If you start talking about a political campaign against an incumbent governor, chances are that people will blame you—and the speculation about your bid—for everything that goes wrong for that governor. Just ask U.S. Sen. Kay Bailey Hutchison, who apparently was being tagged by folks in the GOP for every ill suffered by the party in Austin.

Her response? She won't run for governor against Rick Perry. After a month and a half of public flirtation with the idea of a gubernatorial bid, she made her first and only official pronouncement on the matter: She's out, and does not "foresee any plans for public office except to continue" on as a U.S. senator from Texas.

Hutchison left a very narrow window for a future state bid, but you have to squint to see it and even then it might be a mirage: She said she won't be "a candidate for governor in the Republican primary of 2002 with Rick Perry." Should he stumble or decide to grab at something else in the political realm, however, she could get back in. She and her advisors are keeping close watch over what happens during the legislative session with redistricting, state finances, and with school funding formulas that have some districts in the state upset about so-called "Robin Hood" schemes that require wealthier districts to send money to poorer ones.

The announcement brought bipartisan sighs of relief. Republicans—even some who would rather have a different governor—don't want a bloody primary. Many Democrats think Hutchison would be a tougher foe in next year's general election than Perry. She does have higher name recognition and can pull some crossover votes, on the one hand. But it's hard to knock down an incumbent governor in his own primaries unless something disastrous strikes. So far, there are no disasters and so Hutchison has no rationale for a candidacy.

Another Fresh Face and Other Political Wonderments

Add another name to the list of Democrats who want to be governor. You'll need to read this twice. The name is John Worldpeace. That's the actual, legal name of a Houston lawyer. It's on the website announcing his candidacy—www.johnworldpeace.org—and it's in the legal directories showing him as a current member of the bar and all that.

Mr. Worldpeace calls himself a Blue Dog Democrat, says that means he's about 55 percent Democrat and 45 percent Republican. He broadly spells out some of his positions (pro-environment, pro-law and order, strongly in favor of rights of non-custodial parents), and makes a mention of Marty Akins, who has said he'll run for governor as a Democrat, but no mention of Tony Sanchez Jr.

• Austin consultant and former Public Utility Commissioner Al Erwin says that he is, in fact, an old friend of Land Commissioner David Dewhurst. But rumors that have him signing on to run Dewhurst's campaign for lieutenant governor are not correct. Erwin says he will be doing some work for Falcon Seaboard, Dewhurst's company, but that's the extent of it.
* * *
REQUIRED WORK. Copy from the passage on Texas politics, word for word, starting at "Add another name" and ending at "and all that.". Rely only on the passage on Texas politics, with no outside information.
* * *
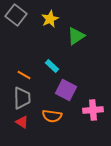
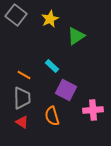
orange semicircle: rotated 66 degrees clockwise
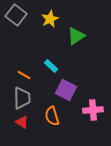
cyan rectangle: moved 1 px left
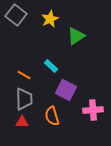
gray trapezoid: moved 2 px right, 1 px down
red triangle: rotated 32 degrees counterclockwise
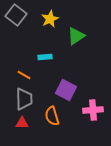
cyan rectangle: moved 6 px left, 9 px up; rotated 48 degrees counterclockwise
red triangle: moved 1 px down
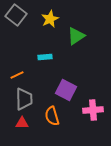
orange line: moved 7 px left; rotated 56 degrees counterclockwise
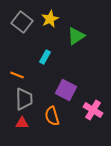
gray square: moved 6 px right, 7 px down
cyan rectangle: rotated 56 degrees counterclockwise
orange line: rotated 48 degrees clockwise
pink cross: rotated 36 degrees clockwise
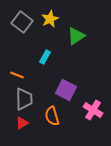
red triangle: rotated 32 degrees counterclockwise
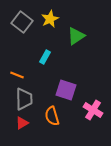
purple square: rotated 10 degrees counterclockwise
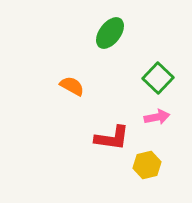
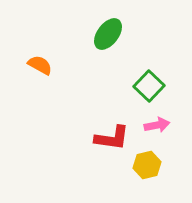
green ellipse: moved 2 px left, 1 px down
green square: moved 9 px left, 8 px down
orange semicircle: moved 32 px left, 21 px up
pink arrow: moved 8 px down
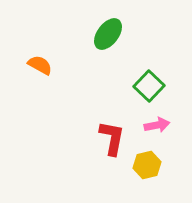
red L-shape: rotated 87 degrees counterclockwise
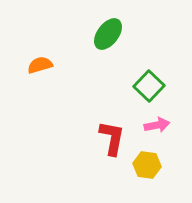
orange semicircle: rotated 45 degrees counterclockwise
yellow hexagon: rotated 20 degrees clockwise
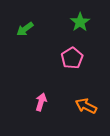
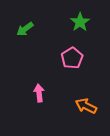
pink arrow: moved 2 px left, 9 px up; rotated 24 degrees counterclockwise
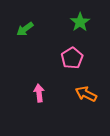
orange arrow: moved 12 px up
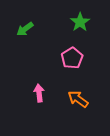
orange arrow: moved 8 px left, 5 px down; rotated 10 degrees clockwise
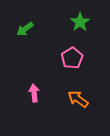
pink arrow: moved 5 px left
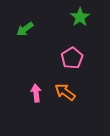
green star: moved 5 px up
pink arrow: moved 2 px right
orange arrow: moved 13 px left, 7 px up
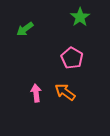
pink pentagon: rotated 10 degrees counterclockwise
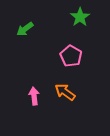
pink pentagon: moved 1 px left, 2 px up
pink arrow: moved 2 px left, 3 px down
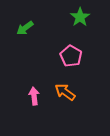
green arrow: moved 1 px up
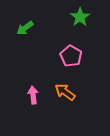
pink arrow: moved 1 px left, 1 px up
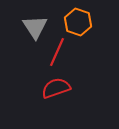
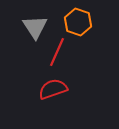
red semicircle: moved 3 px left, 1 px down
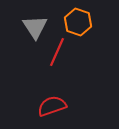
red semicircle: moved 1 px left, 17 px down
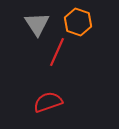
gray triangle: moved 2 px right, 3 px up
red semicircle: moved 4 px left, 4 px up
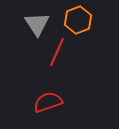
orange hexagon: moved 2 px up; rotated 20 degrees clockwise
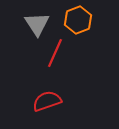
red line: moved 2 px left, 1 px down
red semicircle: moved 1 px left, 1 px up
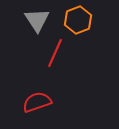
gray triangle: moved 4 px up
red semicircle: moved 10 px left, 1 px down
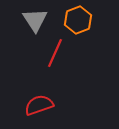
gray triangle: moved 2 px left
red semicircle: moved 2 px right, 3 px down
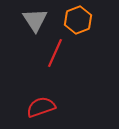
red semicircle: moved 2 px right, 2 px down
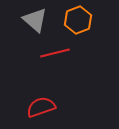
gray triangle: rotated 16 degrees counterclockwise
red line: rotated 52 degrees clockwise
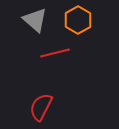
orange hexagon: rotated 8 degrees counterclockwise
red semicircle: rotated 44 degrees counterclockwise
* * *
PROBLEM SOLUTION.
Add another name to the list of Democrats who want to be governor. You'll need to read this twice. The name is John Worldpeace. That's the actual, legal name of a Houston lawyer. It's on the website announcing his candidacy—www.johnworldpeace.org—and it's in the legal directories showing him as a current member of the bar and all that.